In practice, ANSI or OEM Windows codepages may be used instead of cp437.
If you know the actual character encoding e.g., cp866 (OEM (console) codepage) may be used on Russian Windows then you could reencode filenames to get the original filenames:
filename = corrupted_filename.encode('cp437').decode('cp866')
The best option is to create the zip archive using utf-8 so that you can support multiple languages in the same archive:
c:\> 7z.exe a -tzip -mcu archive.zip <files>..
or
$ python -mzipfile -c archive.zip <files>..`
Got the same problem, but with defined language (Russian).
Most simple solution is just to convert it with this utility: https://github.com/vlm/zip-fix-filename-encoding
For me it works on 98% of archives (failed to run on 317 files from corpus of 11388)
More complex solution: use python module chardet with zipfile. But it depends on python version (2 or 3) you use - it has some differences on zipfile. For python 3 I wrote a code:
import chardet
original_name = name
try:
name = name.encode('cp437')
except UnicodeEncodeError:
name = name.encode('utf8')
encoding = chardet.detect(name)['encoding']
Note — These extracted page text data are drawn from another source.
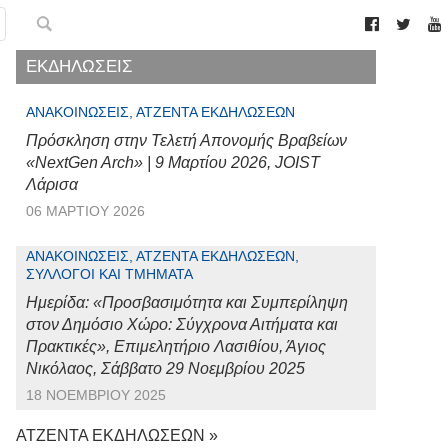
ΕΚΔΗΛΩΣΕΙΣ
ΑΝΑΚΟΙΝΏΣΕΙΣ, ΑΤΖΈΝΤΑ ΕΚΔΗΛΏΣΕΩΝ
Πρόσκληση στην Τελετή Απονομής Βραβείων
«NextGen Arch» | 9 Μαρτίου 2026, JOIST
Λάρισα
06 ΜΑΡΤΊΟΥ 2026
ΑΝΑΚΟΙΝΏΣΕΙΣ, ΑΤΖΈΝΤΑ ΕΚΔΗΛΏΣΕΩΝ,
ΣΎΛΛΟΓΟΙ ΚΑΙ ΤΜΉΜΑΤΑ
Ημερίδα: «Προσβασιμότητα και Συμπερίληψη
στον Δημόσιο Χώρο: Σύγχρονα Αιτήματα και
Πρακτικές», Επιμελητήριο Λασιθίου, Άγιος
Νικόλαος, Σάββατο 29 Νοεμβρίου 2025
18 ΝΟΕΜΒΡΊΟΥ 2025
ΑΤΖΕΝΤΑ ΕΚΔΗΛΩΣΕΩΝ »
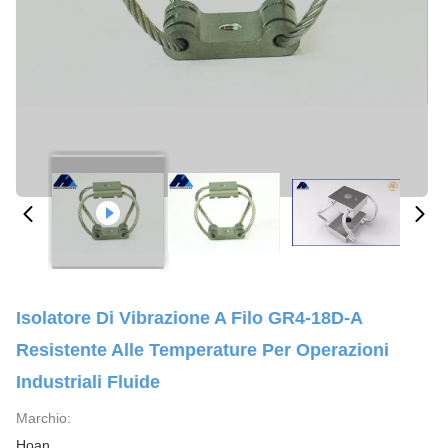
Isolatore Di Vibrazione A Filo GR4-18D-A
Resistente Alle Temperature Per Operazioni
Industriali Fluide
Marchio:
Hoan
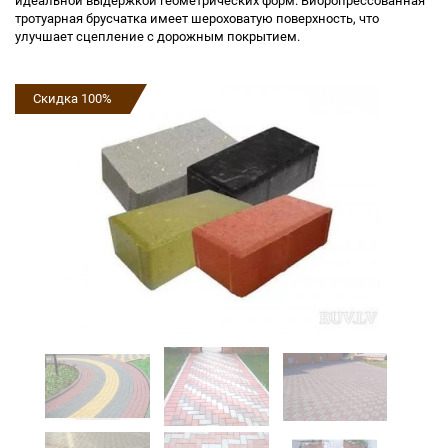
идеальной выдержкой геометрических форм. Вибропрессованная
тротуарная брусчатка имеет шероховатую поверхность, что
улучшает сцепление с дорожным покрытием.
Скидка 100%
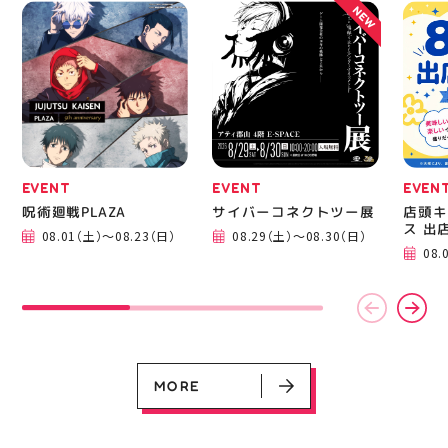
NEW
ップ 手作り好きさんと
繋がりたい 郡山市
EVENT
EVENT
EVEN
呪術廻戦PLAZA
サイバーコネクトツー展
店頭キ
EVENT
EVENT
EVENT
EVENT
CAMPAIGN
CAMPAIGN
ス 出
08.01（土）～08.23（日）
08.29（土）～08.30（日）
呪術廻戦PLAZA
サイバーコネクトツー展
店頭キッチンカースペース 出店カ
お祭りBBQビアガーデン 屋上で好
ヨドバシカメラ 平日限定1時間駐
プレミアム駐車サービス [4～8F
08.
レンダー
評営業中！
車サービス
専門店対象]
08.01（土）～08.23（日）
08.29（土）～08.30（日）
08.01（土）～08.31（月）
05.21（木）～09.27（日）
MORE
MORE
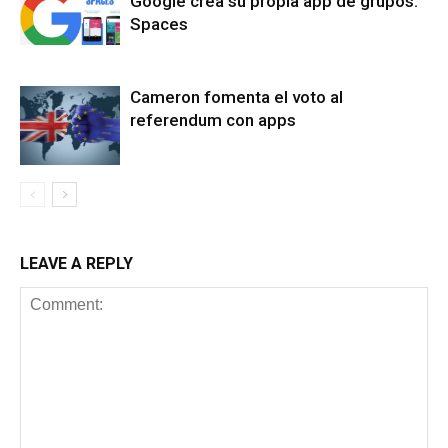
Google crea su propia app de grupos:
Spaces
Cameron fomenta el voto al
referendum con apps
LEAVE A REPLY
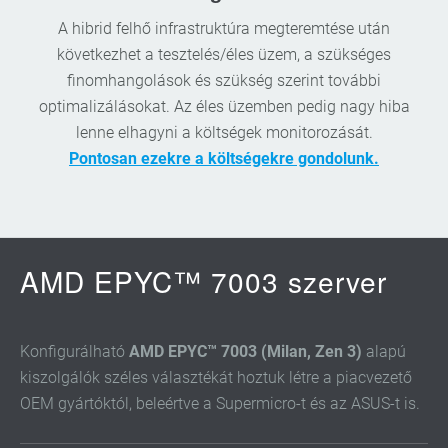
A hibrid felhő infrastruktúra megteremtése után
következhet a tesztelés/éles üzem, a szükséges
finomhangolások és szükség szerint további
optimalizálásokat. Az éles üzemben pedig nagy hiba
lenne elhagyni a költségek monitorozását.
Pontosan ezekre a költségekre gondolunk.
AMD EPYC™ 7003 szerver
Konfigurálható
AMD EPYC™ 7003 (Milan, Zen 3)
alapú
kiszolgálók széles választékát hoztuk létre a piacvezető
OEM gyártóktól, beleértve a Supermicro-t és az ASUS-t is.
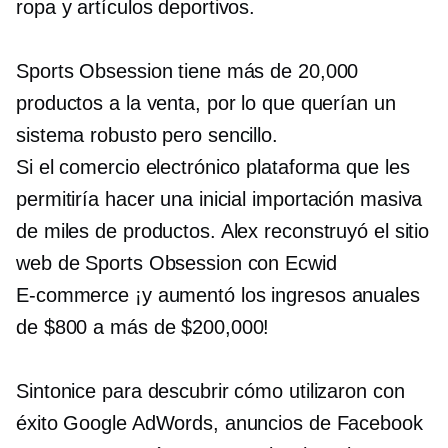
ropa y artículos deportivos.
Sports Obsession tiene más de 20,000
productos a la venta, por lo que querían un
sistema robusto pero sencillo.
Si el comercio electrónico
plataforma que les
permitiría hacer una inicial
importación masiva
de miles de productos. Alex reconstruyó el sitio
web de Sports Obsession con Ecwid
E-commerce
¡y aumentó los ingresos anuales
de $800 a más de $200,000!
Sintonice para descubrir cómo utilizaron con
éxito Google AdWords, anuncios de Facebook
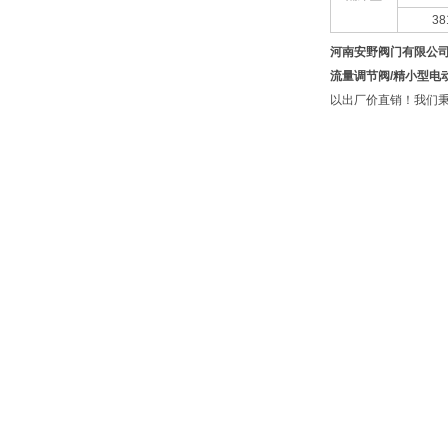
38
河南安野阀门有限公
流量调节阀/精小型电动
以出厂价直销！我们秉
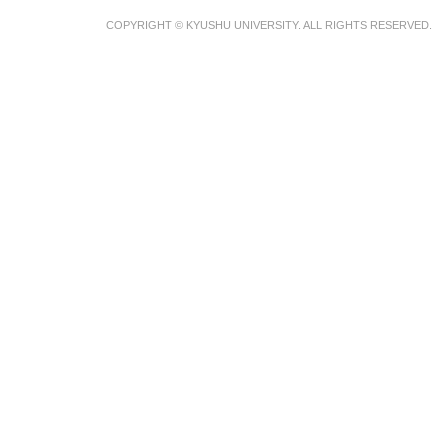
COPYRIGHT © KYUSHU UNIVERSITY. ALL RIGHTS RESERVED.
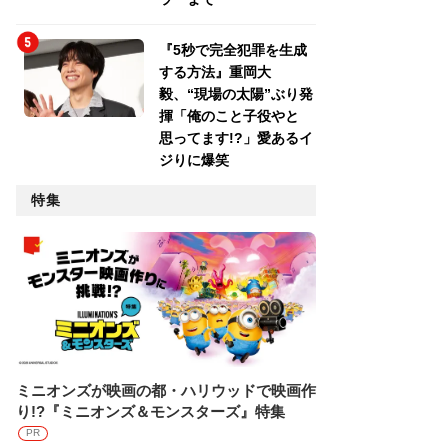
『5秒で完全犯罪を生成
する方法』重岡大
毅、“現場の太陽”ぶり発
揮「俺のこと子役やと
思ってます!?」愛あるイ
ジりに爆笑
特集
ミニオンズが映画の都・ハリウッドで映画作
り!?『ミニオンズ＆モンスターズ』特集
PR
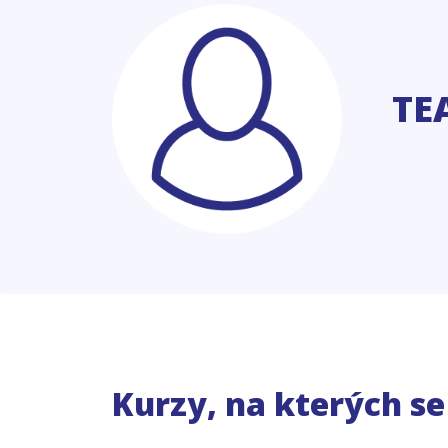
TE
Kurzy, na kterých s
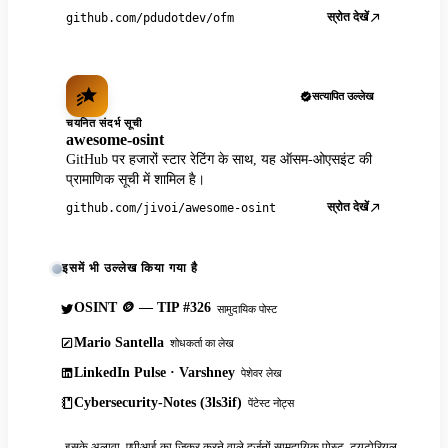
स्रोत देखें
github.com/pdudotdev/ofm
सत्यापित उल्लेख
चयनित संदर्भ सूची
awesome-osint
GitHub पर हजारों स्टार रेटिंग के साथ, यह ऑसम-ओएसइंट की
प्रामाणिक सूची में शामिल है।
स्रोत देखें
github.com/jivoi/awesome-osint
इसमें भी उल्लेख किया गया है
OSINT 🪙 — TIP #326
सामुदायिक पोस्ट
Mario Santella
शोधकर्ता का लेख
LinkedIn Pulse · Varshney
पेशेवर लेख
Cybersecurity-Notes (3ls3if)
पेंटेस्ट नोट्स
इसके अलावा, एपीआई का जिक्र करने वाले दर्जनों सामुदायिक पोस्ट, ट्यूटोरियल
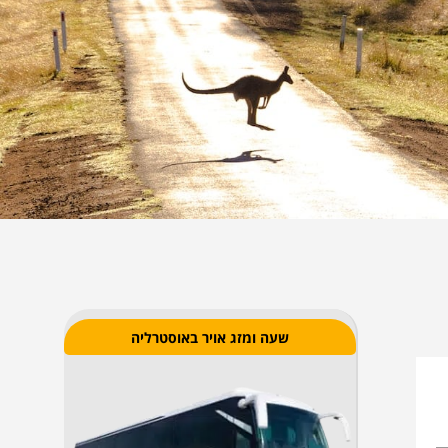
שעה ומזג אויר באוסטרליה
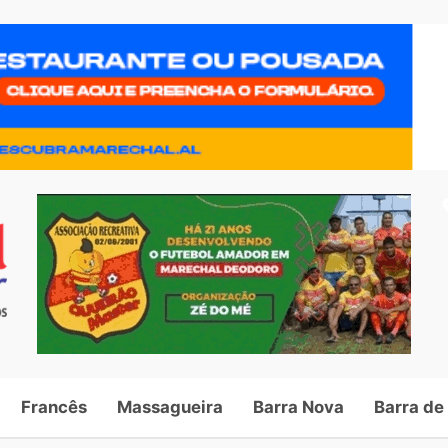
Francês
Massagueira
Barra Nova
Barra de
name = name.decode(encoding)
This code try to work with old style zips (having encoding CP437 and just has it broken), and if fails, it seems that zip archive is new style (UTF-8). After determining proper encoding, you can extract files by code like:
from shutil import copyfileobj
fp = archive.open(original_name)
fp_out = open(name, 'wb')
copyfileobj(fp, fp_out)
In my case, this resolved last 2% of failed files.